3. Measurement Methodology

  • Hardware environment: Apple M2 MacBook Air, 8 cores, 8 GB RAM.
  • Software environment: macOS Tahoe 26.3.1 and OpenJDK 25 LTS (Temurin).
  • Timing method: System.nanoTime(), converted to milliseconds.
  • Each thread configuration was measured across 12 recorded runs, and the average runtime was used for the final comparison.

4. Results

Main Results

Threads Avg Execution Time (ms) Speedup % Improvement
1 3.754 1.00 0.00
2 4.335 0.87 -15.48
4 3.111 1.21 17.14
6 0.698 5.38 81.41
8 0.649 5.79 82.72

Result Highlights

  • 2 threads were slower than the single-thread baseline.
  • 4 threads improved performance slightly.
  • 6 and 8 threads gave the strongest speedups.
  • 8 threads produced the best average runtime overall.

5. Performance Discussion

The speedup trend was not linear at low thread counts. Moving from 1 to 2 threads actually increased runtime, which means the workload was too small for two-thread execution to overcome thread-management overhead. This is consistent with scheduling, synchronization, and task coordination costs.

At 4 threads, performance improved modestly, showing that parallelism began to offset overhead. The largest gains appeared at 6 and 8 threads, where execution time dropped below 1 ms and speedup exceeded 5x.

The best-performing configuration was 8 threads, with an average runtime of 0.649 ms and 82.72% improvement over the baseline. However, the raw runs show some variability at 8 threads, including one slower run above 1 ms. This suggests that while 8 threads produced the best mean time, factors such as scheduling noise, synchronization cost, and the Apple M2 hybrid core layout influenced consistency.

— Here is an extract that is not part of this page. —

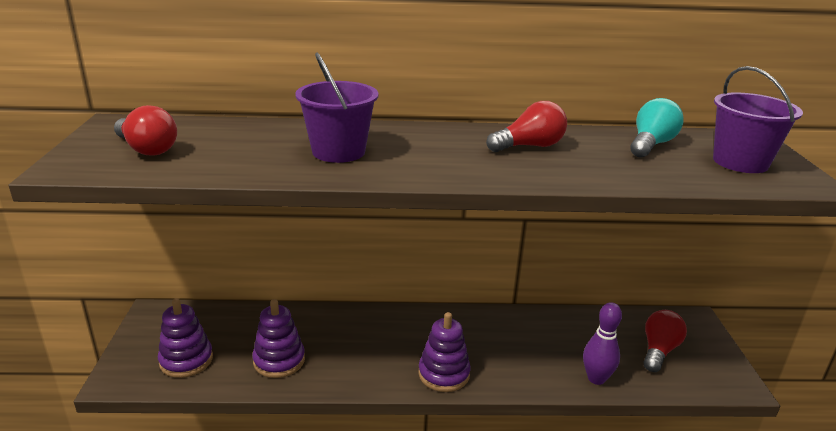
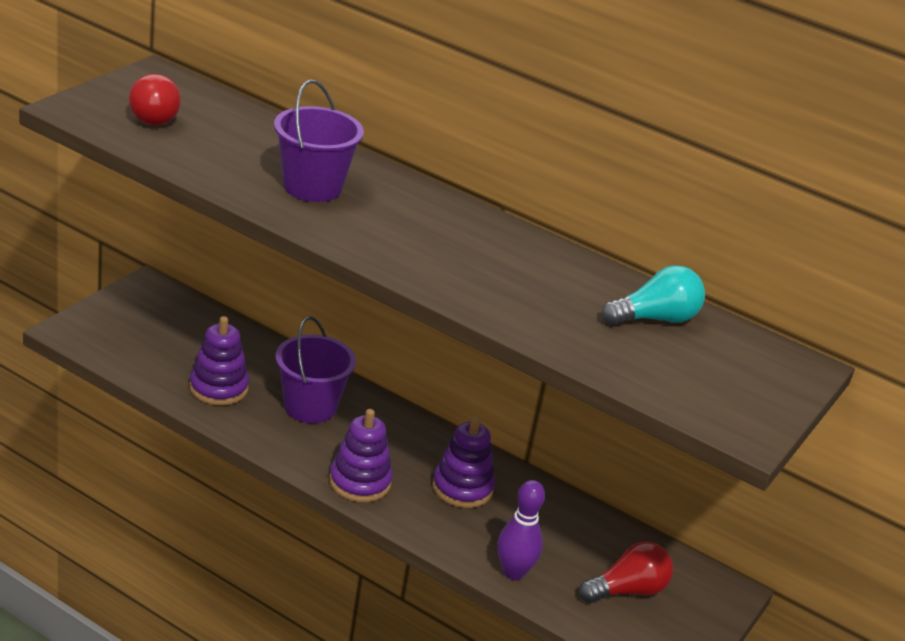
camera: 30 degrees right, 5 degrees up
(186, 360) = (139, 345): purple stacking toy -> purple stacking toy (462, 488)
(529, 146) = (511, 262): red light bulb -> none
(740, 162) = (718, 380): purple bucket -> purple bucket (310, 406)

Overall, the data shows that multithreading improved performance significantly once the thread count reached 6 or higher, but early parallel configurations did not automatically help.

6. Conclusion

Multithreading improved performance for this workload, but the improvement depended strongly on thread count. 2 threads were slower than the single-thread baseline, 4 threads showed only a small gain, and the strongest results came from 6 and 8 threads.

The best average result was achieved with 8 threads, while 6 threads also performed very well and may be considered a strong practical configuration because of its competitive runtime. A useful future improvement would be to test larger array sizes so the project can better observe scaling behavior under heavier computational load.